* **YOUR TASK**: All lines from the one containing "initial begin" to the end of the entries below must be output exactly, and no other lines.

* **Electronic design files**:
Segment Open

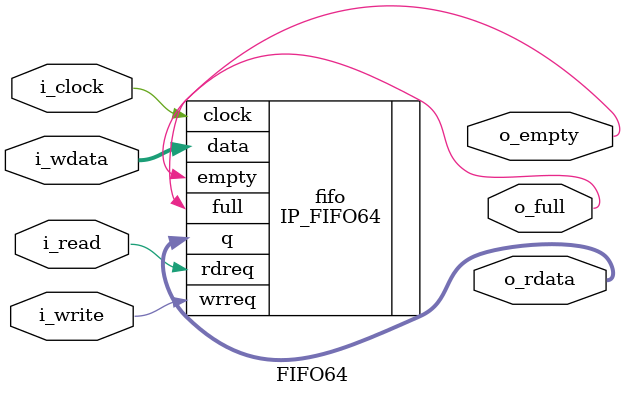
<source format=v>

`timescale 1ns/1ns

module FIFO64 #(
	parameter DEPTH = 64
)(
	input wire i_clock,

	output wire o_empty,
	output wire o_full,

	input wire i_write,
	input wire [63:0] i_wdata,

	input wire i_read,
	output wire [63:0] o_rdata
);

`ifdef __TESTBENCH__

	reg [63:0] rdata;
	reg [63:0] data [0:DEPTH - 1];
	reg [$clog2(DEPTH) - 1:0] in;
	reg [$clog2(DEPTH) - 1:0] out;
	reg last_write;
	reg last_read;

	assign o_empty = (in == out) ? 1'b1 : 1'b0;
	assign o_full = (((in + 1) & (DEPTH - 1)) == out) ? 1'b1 : 1'b0;
	assign o_rdata = rdata;

	initial begin
		rdata = 0;
		in = 0;
		out = 0;
		last_write = 0;
		last_read = 0;
	end

	always @ (posedge i_clock) begin
		if (i_write && !last_write) begin
			data[in] <= i_wdata;
			in <= (in + 1) & (DEPTH - 1);
		end
		last_write <= i_write;

		if (i_read && !last_read) begin
			rdata <= data[out];
			out <= (out + 1) & (DEPTH - 1);
		end
		last_read <= i_read;
	end

`else

	IP_FIFO64 fifo(
		.clock(i_clock),
		.data(i_wdata),
		.rdreq(i_read),
		.wrreq(i_write),
		.empty(o_empty),
		.full(o_full),
		.q(o_rdata)
	);

`endif

endmodule

</source>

Segment Closed

* **SOLUTION TO THIS EXERCISE**:
	initial begin
		rdata = 0;
		in = 0;
		out = 0;
		last_write = 0;
		last_read = 0;
	end

	always @ (posedge i_clock) begin
		if (i_write && !last_write) begin
			data[in] <= i_wdata;
			in <= (in + 1) & (DEPTH - 1);
		end
		last_write <= i_write;

		if (i_read && !last_read) begin
			rdata <= data[out];
			out <= (out + 1) & (DEPTH - 1);
		end
		last_read <= i_read;
	end

`else

	IP_FIFO64 fifo(
		.clock(i_clock),
		.data(i_wdata),
		.rdreq(i_read),
		.wrreq(i_write),
		.empty(o_empty),
		.full(o_full),
		.q(o_rdata)
	);

`endif

endmodule

</source>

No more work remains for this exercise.